Her screams, the lashing wind, whipping the white frothed waves to vicious stabbing points. Her tears, the salt that crusted every available surface, a thousand tiny blades ready to slice into unprotected flesh. Her fury, the unrelenting sun beating down, burning all in its path.
Circling the seas, ships drew her ire. Her approach brought storms. Heavy clouds so dark they were almost black, blocking out the sky. Waves surged, tipped and tumbled ships like a mouse caught between the paws of a vindictive cat.

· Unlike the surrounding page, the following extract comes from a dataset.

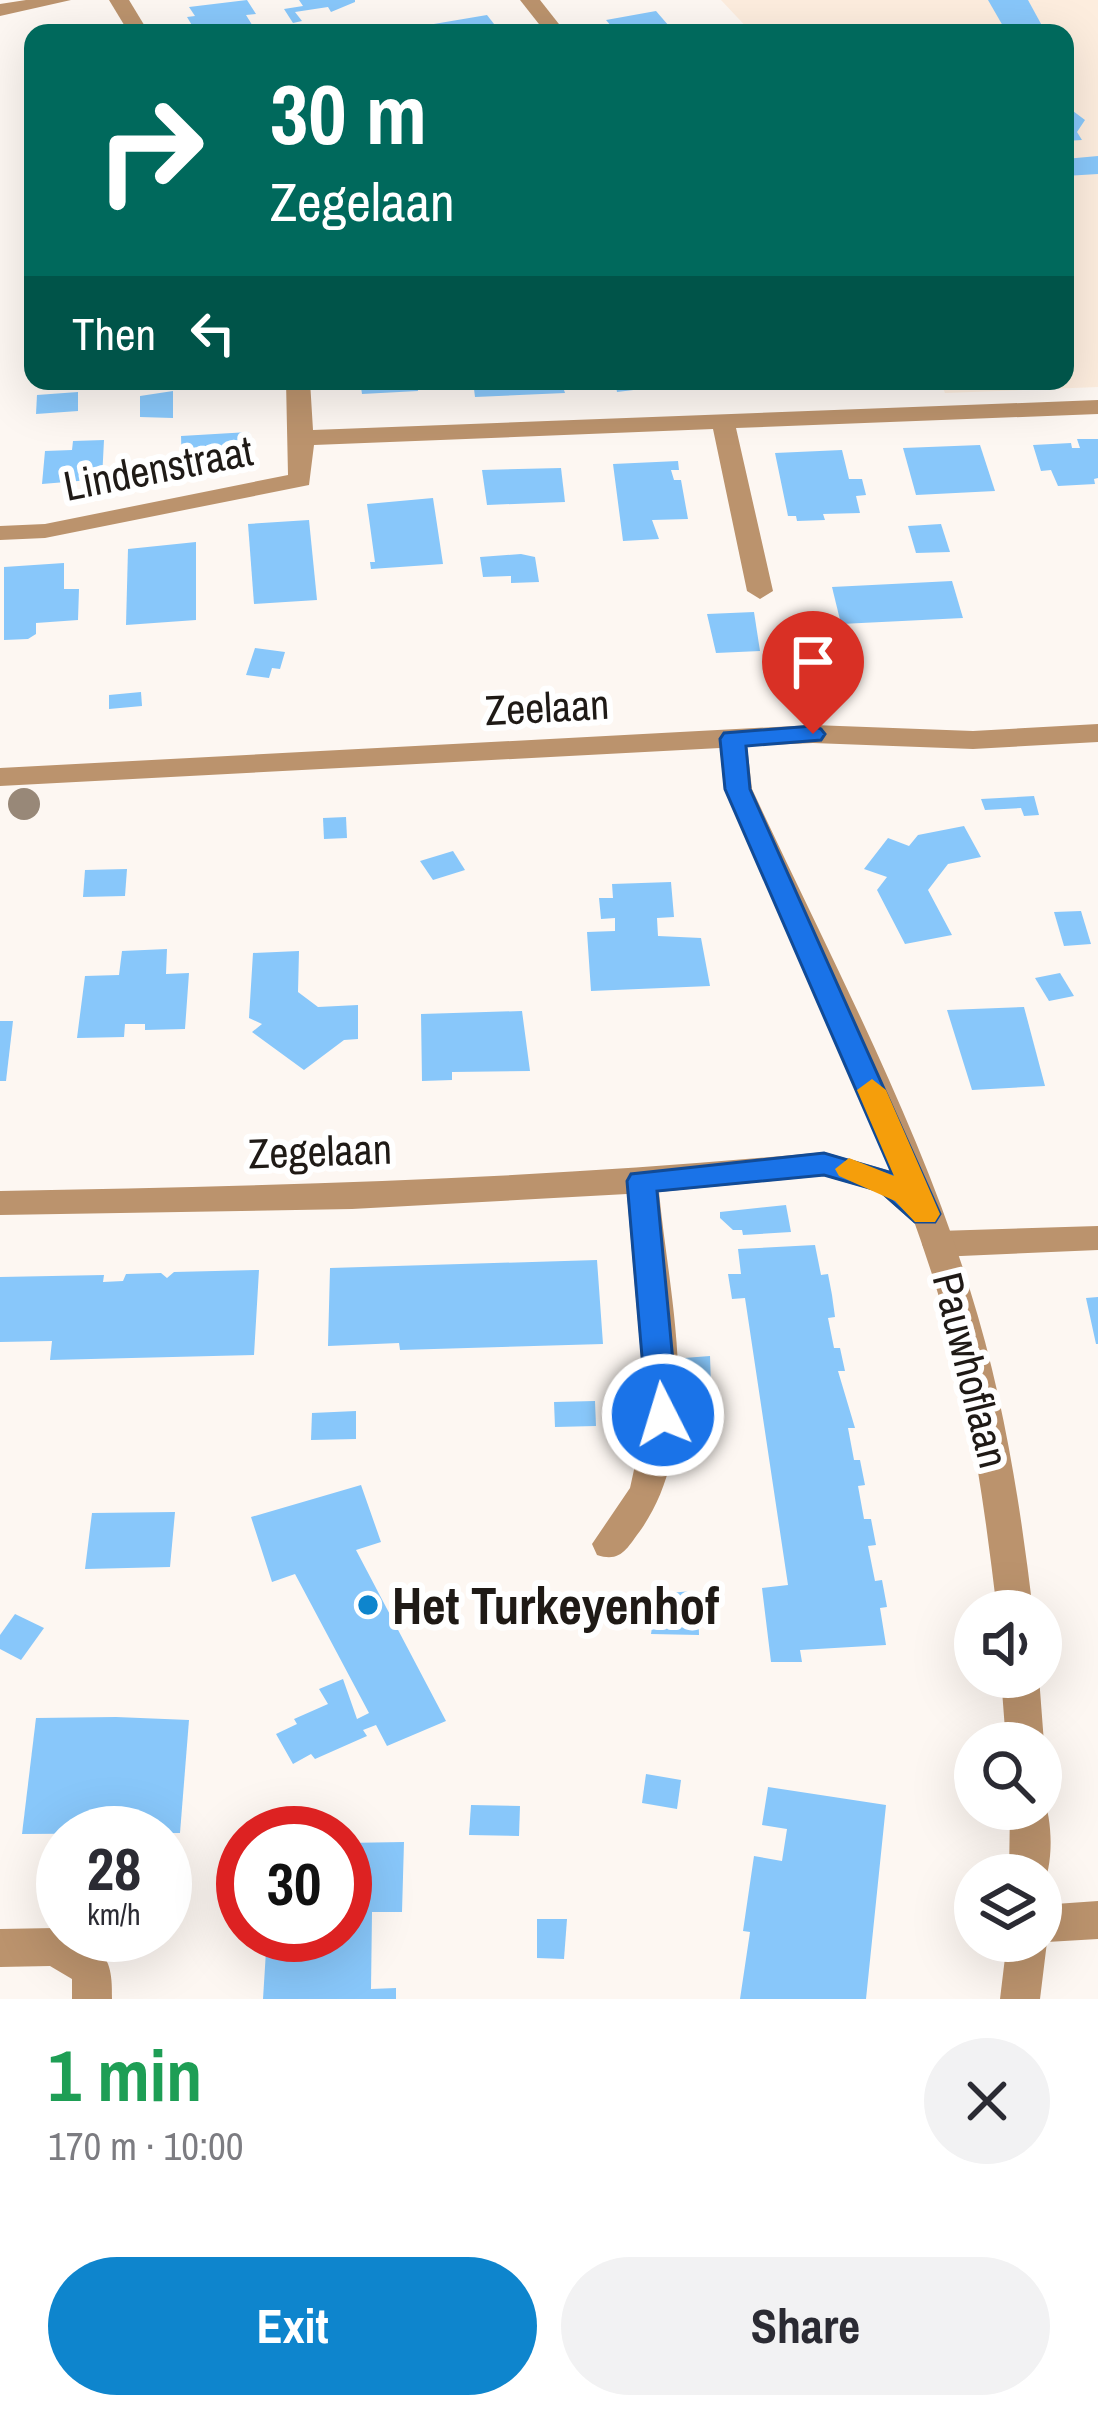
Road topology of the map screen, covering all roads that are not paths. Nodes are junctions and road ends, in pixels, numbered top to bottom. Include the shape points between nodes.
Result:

Sometimes she smashed these ships against the rocks. Crushed them to splinters and dragged them hungrily into the dark deep with her.
But sometimes, when the ship was firmly in her grasp, she would let it slide free and quieten the storm so they could pass. Those who had done no harm, had thrown no innocent to the ocean below.
Because she did not swim alone. The other women who had been thrown overboard to appease some foolish superstition swam with her. Whispered their pain and fear to her, the one with the strength to avenge them.
And when the ocean was still and quiet, they floated together, pulled by the inexorable force of the moon.